Camera calibration parameters:

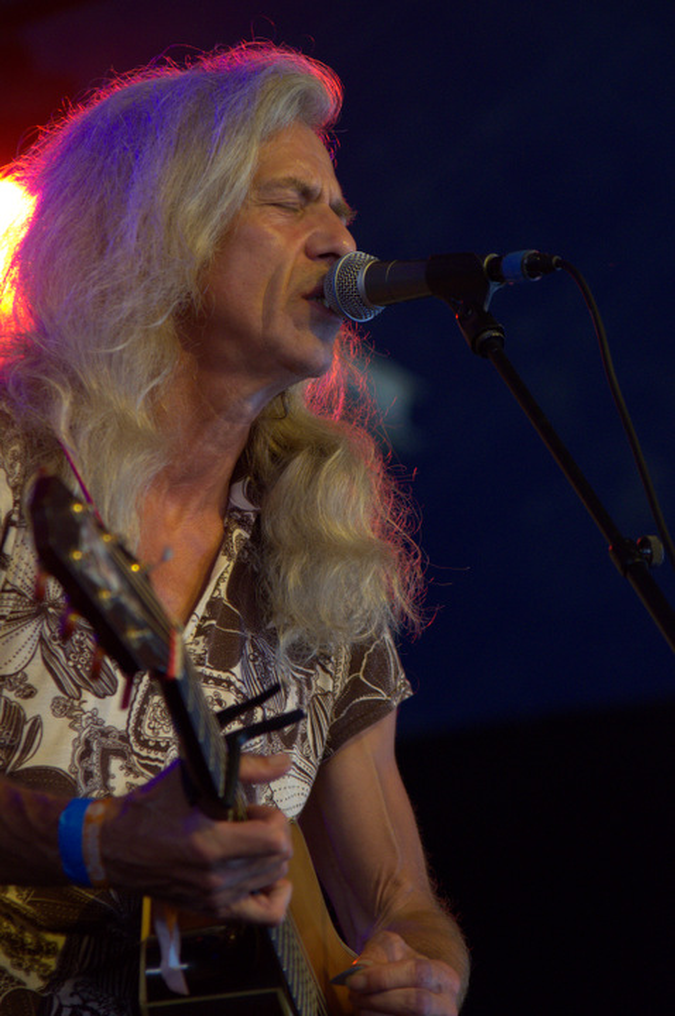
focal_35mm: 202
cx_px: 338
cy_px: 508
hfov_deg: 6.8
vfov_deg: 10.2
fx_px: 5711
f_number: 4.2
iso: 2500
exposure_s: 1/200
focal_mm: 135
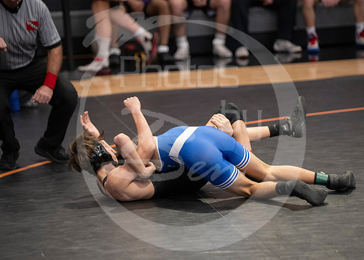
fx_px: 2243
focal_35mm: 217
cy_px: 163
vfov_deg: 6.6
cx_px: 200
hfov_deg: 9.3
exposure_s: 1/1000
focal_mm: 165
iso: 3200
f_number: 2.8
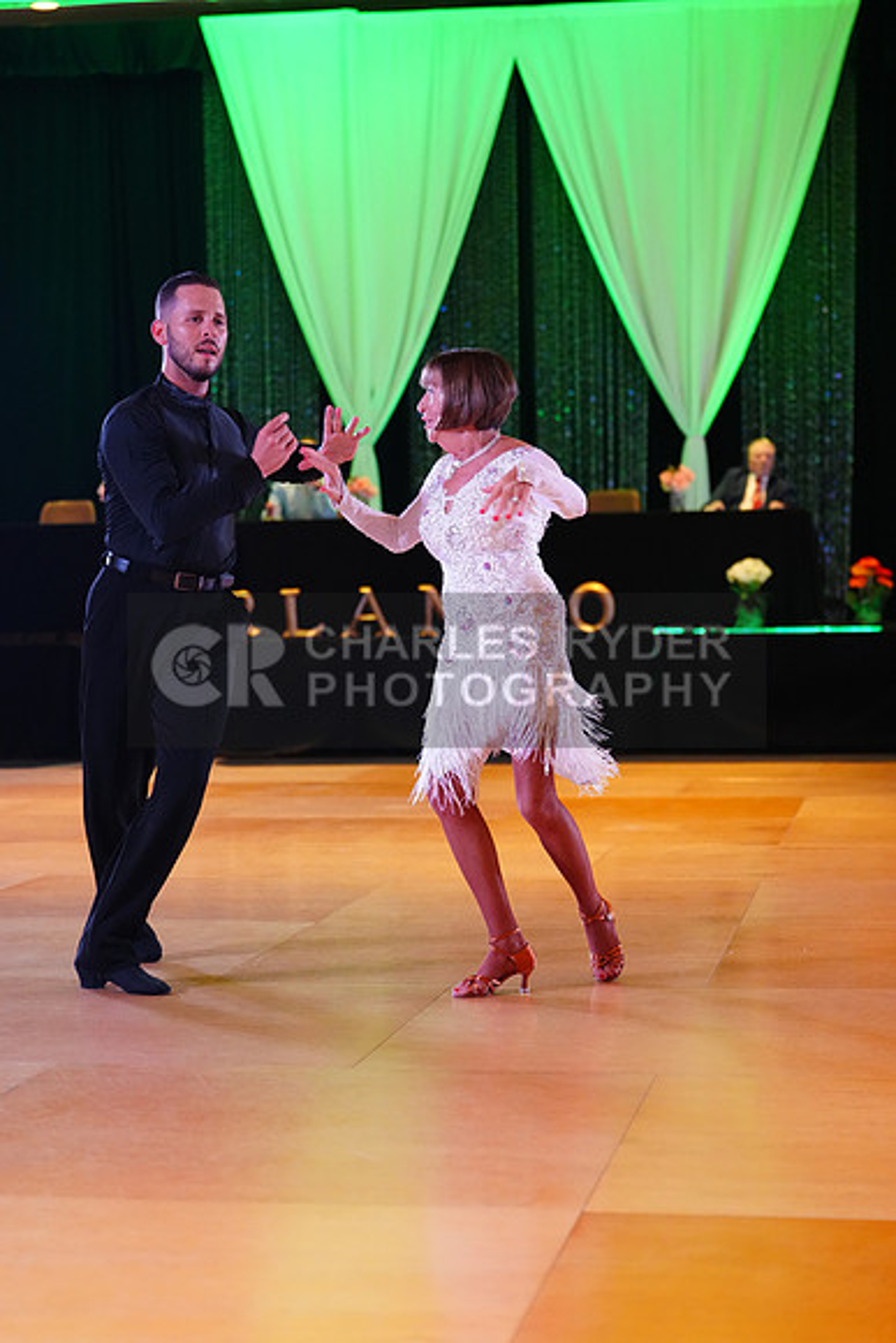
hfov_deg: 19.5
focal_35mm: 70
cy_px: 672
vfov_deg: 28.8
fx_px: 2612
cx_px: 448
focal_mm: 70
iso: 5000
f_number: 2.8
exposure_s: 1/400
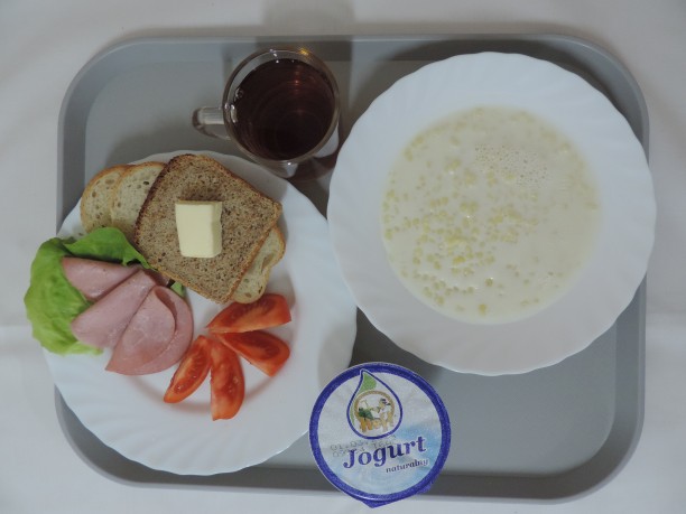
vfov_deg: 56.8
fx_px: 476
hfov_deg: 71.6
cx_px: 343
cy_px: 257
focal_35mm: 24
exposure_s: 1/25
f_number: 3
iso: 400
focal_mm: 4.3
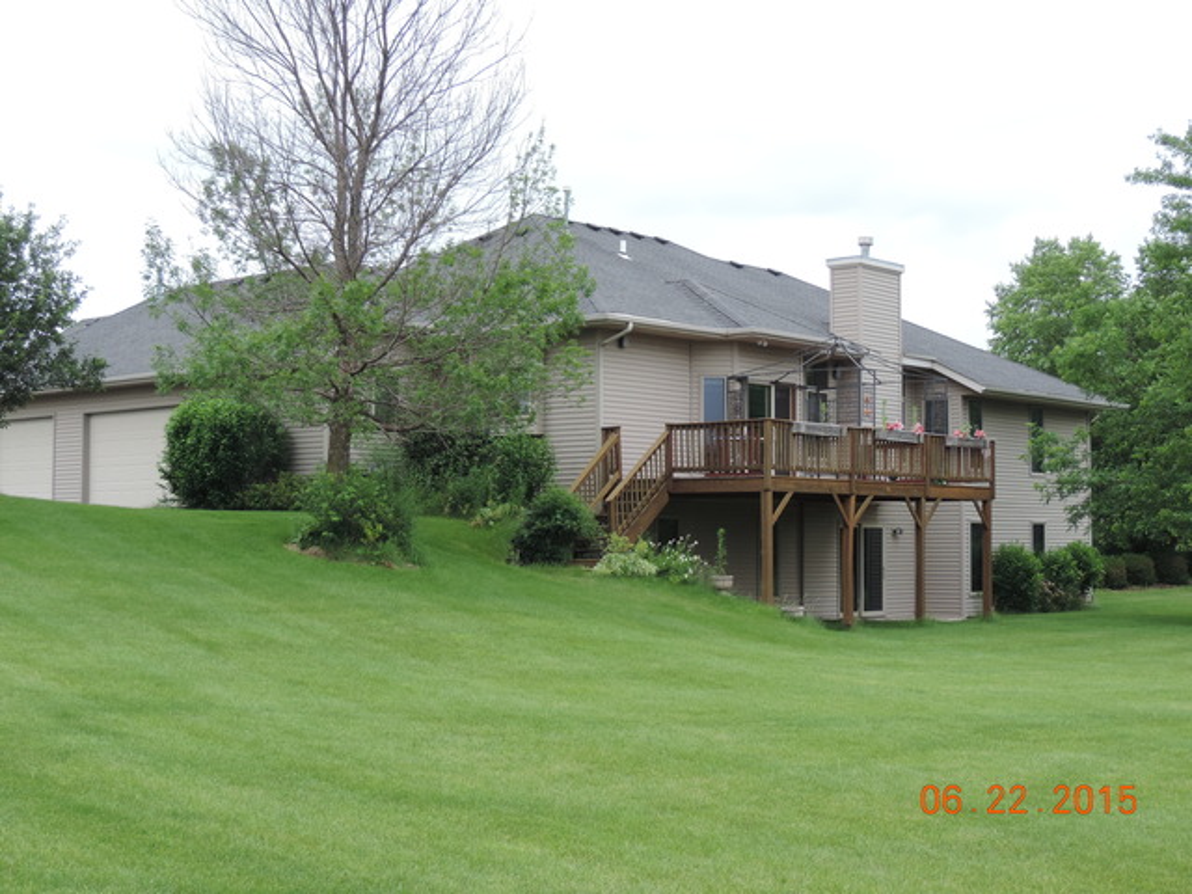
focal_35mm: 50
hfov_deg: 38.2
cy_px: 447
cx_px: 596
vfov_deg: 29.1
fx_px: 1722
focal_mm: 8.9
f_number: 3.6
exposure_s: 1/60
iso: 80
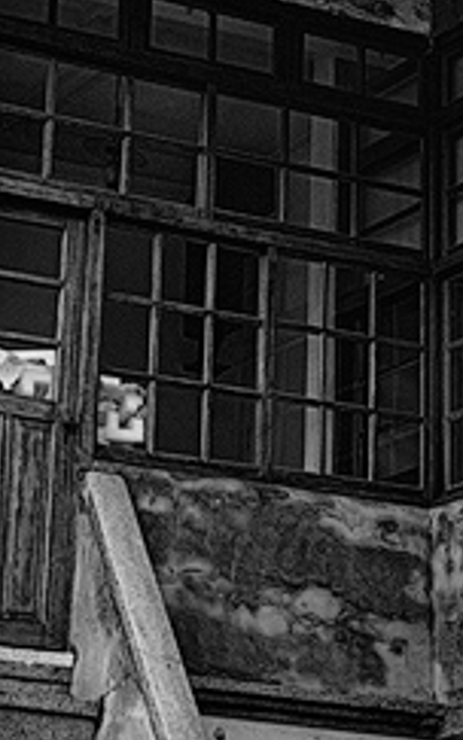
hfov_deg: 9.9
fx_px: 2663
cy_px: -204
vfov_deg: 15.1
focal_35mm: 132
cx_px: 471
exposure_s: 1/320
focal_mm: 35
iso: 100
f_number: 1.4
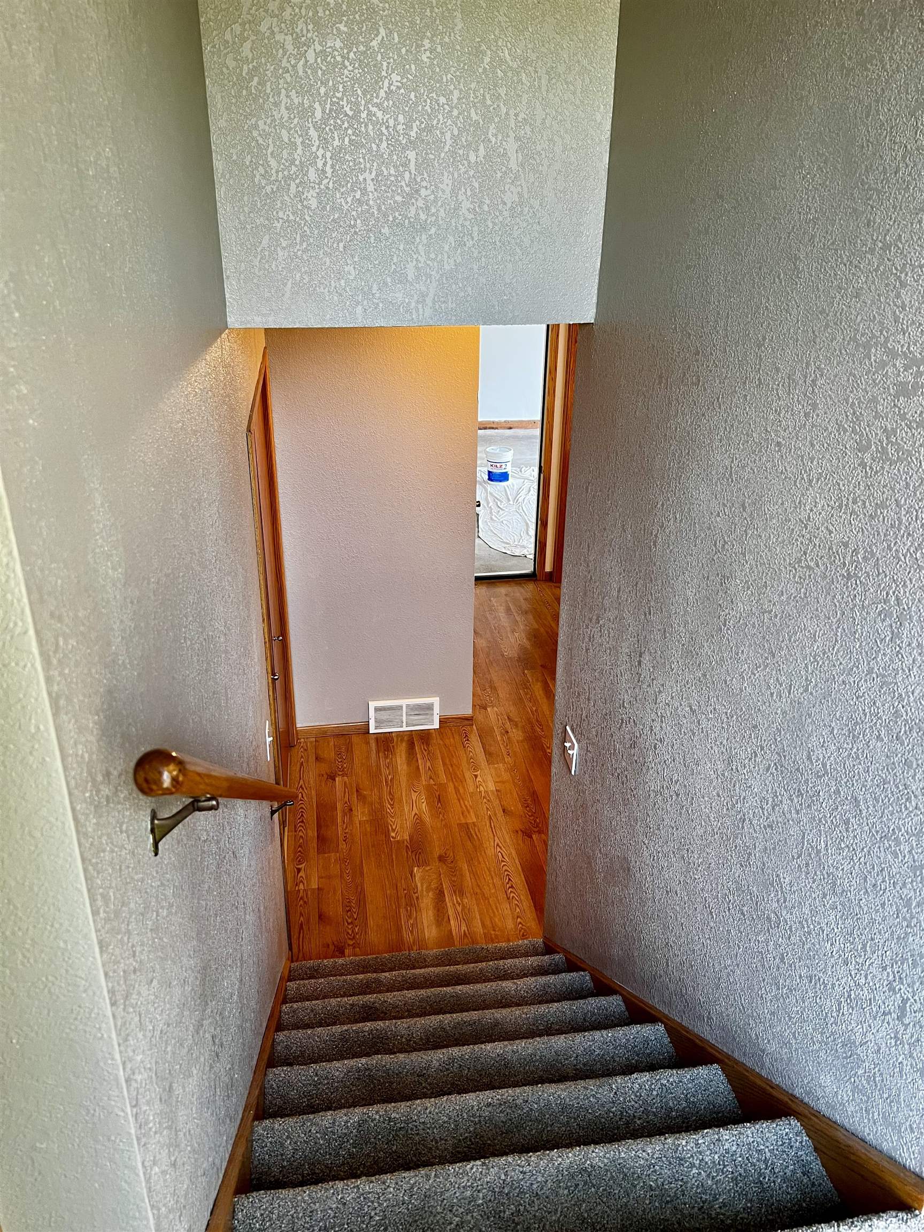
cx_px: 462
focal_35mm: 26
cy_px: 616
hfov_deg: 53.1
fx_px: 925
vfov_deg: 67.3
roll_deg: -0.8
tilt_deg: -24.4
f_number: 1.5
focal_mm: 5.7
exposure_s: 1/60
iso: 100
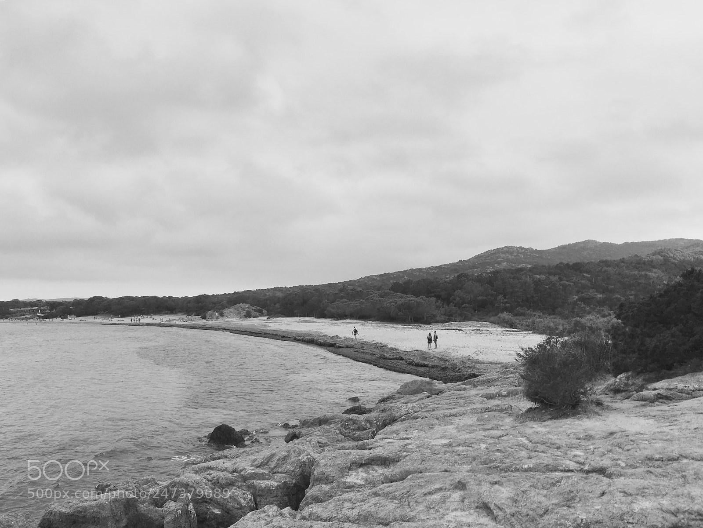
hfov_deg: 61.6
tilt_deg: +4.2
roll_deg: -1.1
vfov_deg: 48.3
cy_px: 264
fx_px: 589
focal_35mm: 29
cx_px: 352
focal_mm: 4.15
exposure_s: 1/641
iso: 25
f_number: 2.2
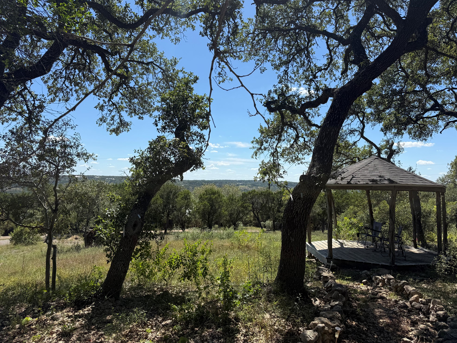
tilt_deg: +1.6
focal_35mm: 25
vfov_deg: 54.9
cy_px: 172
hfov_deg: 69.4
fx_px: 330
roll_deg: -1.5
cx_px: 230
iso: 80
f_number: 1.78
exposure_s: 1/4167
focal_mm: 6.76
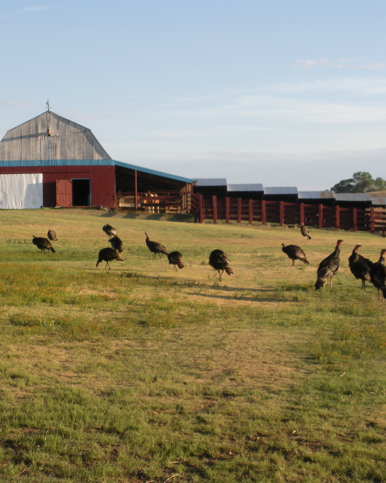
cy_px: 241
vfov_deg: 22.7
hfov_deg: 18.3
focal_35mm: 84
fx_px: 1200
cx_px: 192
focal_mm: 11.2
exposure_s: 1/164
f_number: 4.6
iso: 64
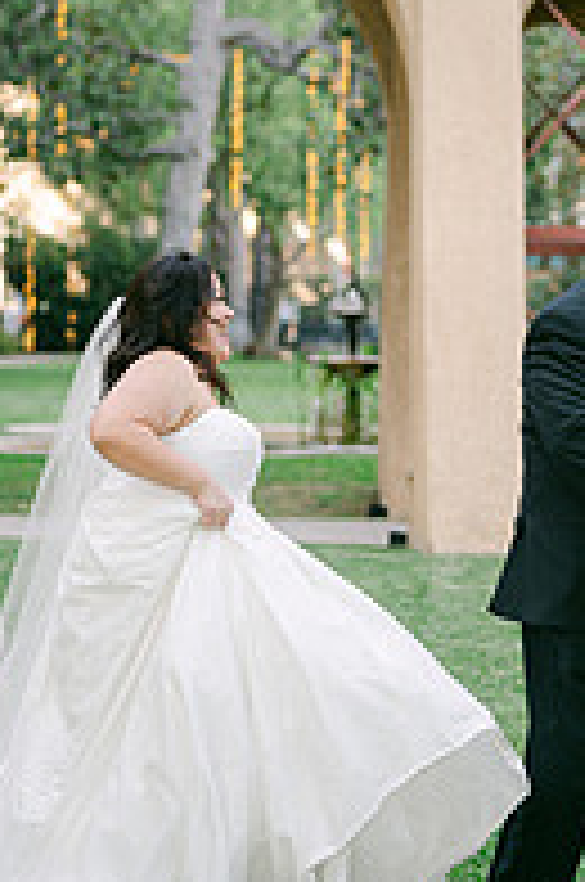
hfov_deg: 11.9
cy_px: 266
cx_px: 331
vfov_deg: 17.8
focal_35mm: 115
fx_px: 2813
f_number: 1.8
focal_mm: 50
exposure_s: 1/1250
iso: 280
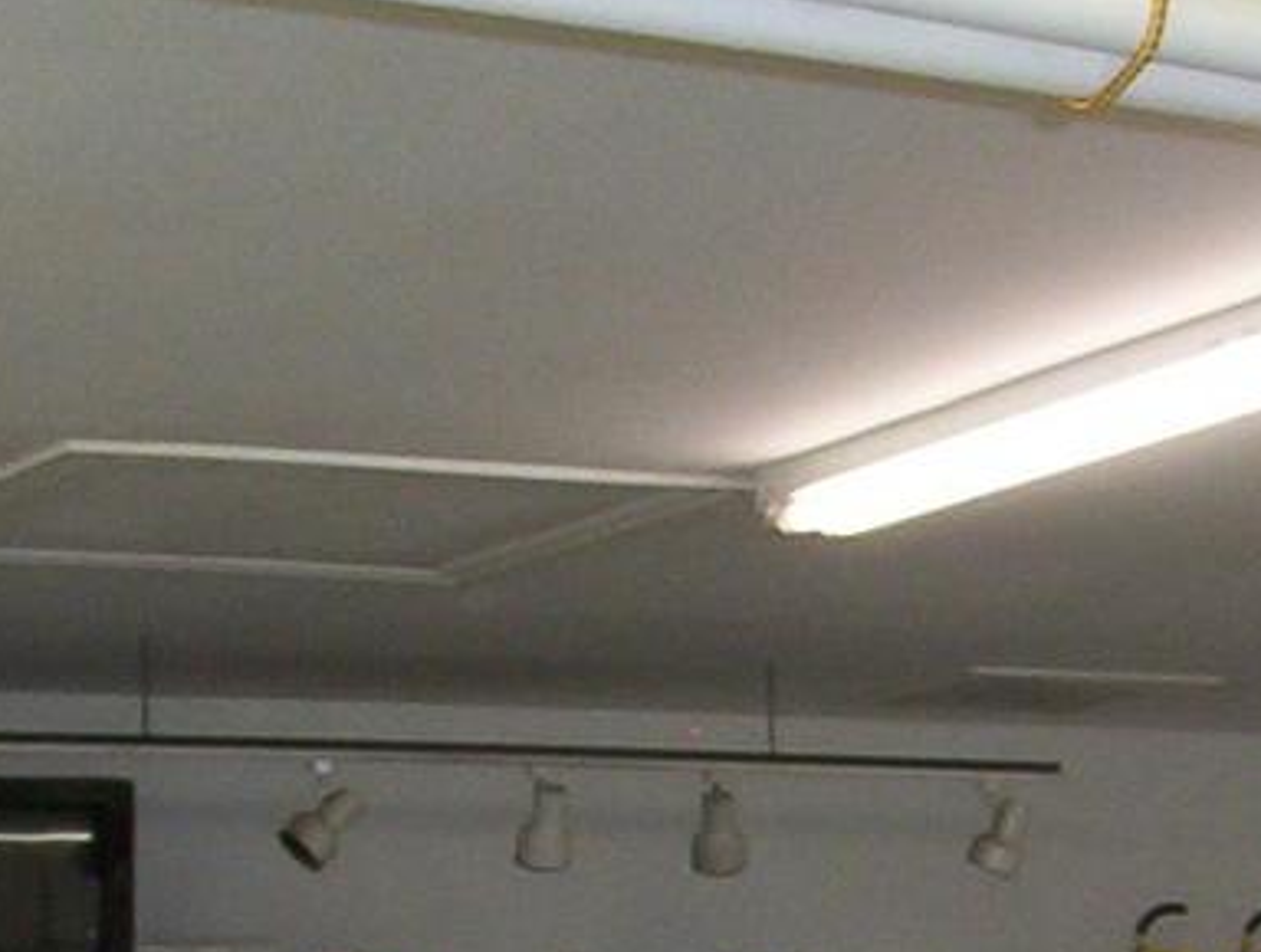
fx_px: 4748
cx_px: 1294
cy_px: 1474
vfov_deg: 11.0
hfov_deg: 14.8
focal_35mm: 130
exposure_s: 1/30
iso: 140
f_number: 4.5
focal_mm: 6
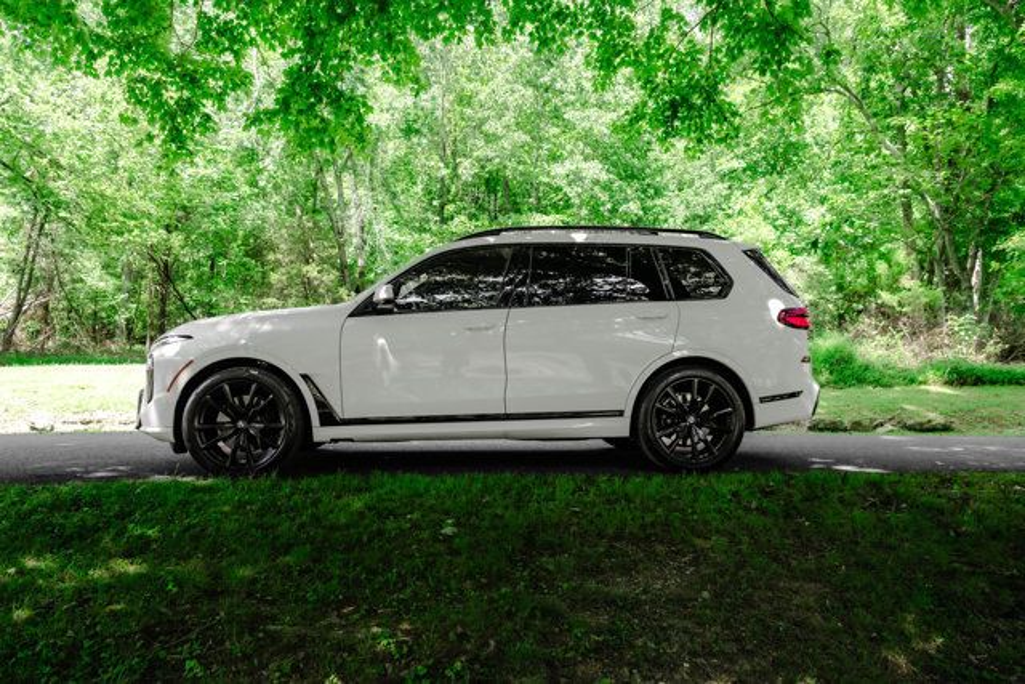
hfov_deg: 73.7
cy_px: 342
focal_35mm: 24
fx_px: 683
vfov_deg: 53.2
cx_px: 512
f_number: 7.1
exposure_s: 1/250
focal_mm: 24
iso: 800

## WHAT NEEDS TO BE DONE
In the copy, every entry must appear exactly as written, and no picture may appear.

## ANSWER TO THIS EXERCISE
focal_35mm: 202
cx_px: 338
cy_px: 508
hfov_deg: 6.8
vfov_deg: 10.2
fx_px: 5711
f_number: 4.2
iso: 2500
exposure_s: 1/200
focal_mm: 135
fx_px: 2243
focal_35mm: 217
cy_px: 163
vfov_deg: 6.6
cx_px: 200
hfov_deg: 9.3
exposure_s: 1/1000
focal_mm: 165
iso: 3200
f_number: 2.8
hfov_deg: 19.5
focal_35mm: 70
cy_px: 672
vfov_deg: 28.8
fx_px: 2612
cx_px: 448
focal_mm: 70
iso: 5000
f_number: 2.8
exposure_s: 1/400
vfov_deg: 56.8
fx_px: 476
hfov_deg: 71.6
cx_px: 343
cy_px: 257
focal_35mm: 24
exposure_s: 1/25
f_number: 3
iso: 400
focal_mm: 4.3
focal_35mm: 50
hfov_deg: 38.2
cy_px: 447
cx_px: 596
vfov_deg: 29.1
fx_px: 1722
focal_mm: 8.9
f_number: 3.6
exposure_s: 1/60
iso: 80
hfov_deg: 9.9
fx_px: 2663
cy_px: -204
vfov_deg: 15.1
focal_35mm: 132
cx_px: 471
exposure_s: 1/320
focal_mm: 35
iso: 100
f_number: 1.4
cx_px: 462
focal_35mm: 26
cy_px: 616
hfov_deg: 53.1
fx_px: 925
vfov_deg: 67.3
roll_deg: -0.8
tilt_deg: -24.4
f_number: 1.5
focal_mm: 5.7
exposure_s: 1/60
iso: 100
hfov_deg: 61.6
tilt_deg: +4.2
roll_deg: -1.1
vfov_deg: 48.3
cy_px: 264
fx_px: 589
focal_35mm: 29
cx_px: 352
focal_mm: 4.15
exposure_s: 1/641
iso: 25
f_number: 2.2
tilt_deg: +1.6
focal_35mm: 25
vfov_deg: 54.9
cy_px: 172
hfov_deg: 69.4
fx_px: 330
roll_deg: -1.5
cx_px: 230
iso: 80
f_number: 1.78
exposure_s: 1/4167
focal_mm: 6.76
cy_px: 241
vfov_deg: 22.7
hfov_deg: 18.3
focal_35mm: 84
fx_px: 1200
cx_px: 192
focal_mm: 11.2
exposure_s: 1/164
f_number: 4.6
iso: 64
hfov_deg: 11.9
cy_px: 266
cx_px: 331
vfov_deg: 17.8
focal_35mm: 115
fx_px: 2813
f_number: 1.8
focal_mm: 50
exposure_s: 1/1250
iso: 280
fx_px: 4748
cx_px: 1294
cy_px: 1474
vfov_deg: 11.0
hfov_deg: 14.8
focal_35mm: 130
exposure_s: 1/30
iso: 140
f_number: 4.5
focal_mm: 6
hfov_deg: 73.7
cy_px: 342
focal_35mm: 24
fx_px: 683
vfov_deg: 53.2
cx_px: 512
f_number: 7.1
exposure_s: 1/250
focal_mm: 24
iso: 800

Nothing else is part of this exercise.